### TEXT UNDER STUDY:
== Segment start ==

[PATCH 6/6] rust: io: remove overloaded Io methods of Mmio

[Alexandre Courbot <acourbot@nvidia.com>]

Since `Mmio` now has the relevant implementations of `IoCapable`, the
default methods of `Io` can be used in place of the overloaded ones.
Remove them as well as the macros generating them.

Signed-off-by: Alexandre Courbot <acourbot@nvidia.com>
---
 rust/kernel/io.rs | 161 ------------------------------------------------------
 1 file changed, 161 deletions(-)

diff --git a/rust/kernel/io.rs b/rust/kernel/io.rs
index 0e8031dfe0f0..d2e498c9a0d5 100644
--- a/rust/kernel/io.rs
+++ b/rust/kernel/io.rs
@@ -137,127 +137,6 @@ pub fn maxsize(&self) -> usize {
 #[repr(transparent)]
 pub struct Mmio<const SIZE: usize = 0>(MmioRaw<SIZE>);
 
-/// Internal helper macros used to invoke C MMIO read functions.
-///
-/// This macro is intended to be used by higher-level MMIO access macros (define_read) and provides
-/// a unified expansion for infallible vs. fallible read semantics. It emits a direct call into the
-/// corresponding C helper and performs the required cast to the Rust return type.
-///
-/// # Parameters
-///
-/// * `$c_fn` – The C function performing the MMIO read.

== Segment end ==

### COMPLETE THE FOLLOWING:
A – In the patch, how many lines are deleted from rust/kernel/io.rs?
B – Say whether each statement agrees with the patch, and quote the words that decide it: (i) The patch changes more than one file. (ii) The macros that generate the overloaded methods are removed too. (iii) The helper macro is meant to be used by higher-level MMIO access macros.
C – Reproduce the part of the patch starting with "-/// Internal helper" and going on through "Rust return type.".

[Stored data entries]
== Segment start ==

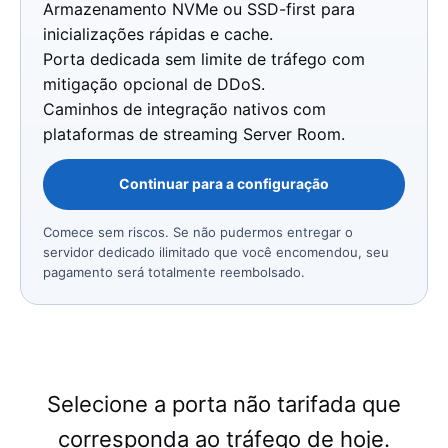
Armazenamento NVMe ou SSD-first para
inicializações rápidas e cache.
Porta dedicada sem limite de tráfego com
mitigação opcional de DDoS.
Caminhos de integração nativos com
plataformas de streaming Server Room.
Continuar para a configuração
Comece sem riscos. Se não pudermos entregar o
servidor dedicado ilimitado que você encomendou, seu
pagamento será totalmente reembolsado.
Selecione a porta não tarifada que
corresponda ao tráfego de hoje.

== Segment end ==

### OUTPUTS BY TASK:
A – 161 lines.

B –
(i) No: "1 file changed, 161 deletions(-)"
(ii) Yes: "Remove them as well as the macros generating them."
(iii) Yes: "This macro is intended to be used by higher-level MMIO access macros (define_read)"

C –
-/// Internal helper macros used to invoke C MMIO read functions.
-///
-/// This macro is intended to be used by higher-level MMIO access macros (define_read) and provides
-/// a unified expansion for infallible vs. fallible read semantics. It emits a direct call into the
-/// corresponding C helper and performs the required cast to the Rust return type.